Background: More accurate diagnostic methods are pressingly needed to diagnose breast cancer, the most common malignant cancer in women worldwide. Blood-based metabolomics is a promising diagnostic method for breast cancer. However, many metabolic biomarkers are difficult to replicate among studies.
Methods: We propose that higher-order functional representation of metabolomics data, such as pathway-based metabolomic features, can be used as robust biomarkers for breast cancer. Towards this, we have developed a new computational method that uses personalized pathway dysregulation scores for disease diagnosis.
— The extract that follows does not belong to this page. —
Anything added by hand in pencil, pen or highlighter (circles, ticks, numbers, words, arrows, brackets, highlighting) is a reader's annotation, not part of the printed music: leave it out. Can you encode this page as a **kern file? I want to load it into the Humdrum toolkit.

We applied this method to predict breast cancer occurrence, in combination with correlation feature selection (CFS) and classification methods.
Results: The resulting all-stage and early-stage diagnosis models are highly accurate in two sets of testing blood samples, with average AUCs (Area Under the Curve, a receiver operating characteristic curve) of 0.968 and 0.934, sensitivities of 0.946 and 0.954, and specificities of 0.934 and 0.918. These two metabolomics-based pathway models are further validated by RNA-Seq-based TCGA (The Cancer Genome Atlas) breast cancer data, with AUCs of 0.995 and 0.993. Moreover, important metabolic pathways, such as taurine and hypotaurine metabolism and the alanine, aspartate, and glutamate pathway, are revealed as critical biological pathways for early diagnosis of breast cancer.
Conclusions: We have successfully developed a new type of pathway-based model to study metabolomics data for disease diagnosis. Applying this method to blood-based breast cancer metabolomics data, we have discovered crucial metabolic pathway signatures for breast cancer diagnosis, especially early diagnosis. Further, this modeling approach may be generalized to other omics data types for disease diagnosis.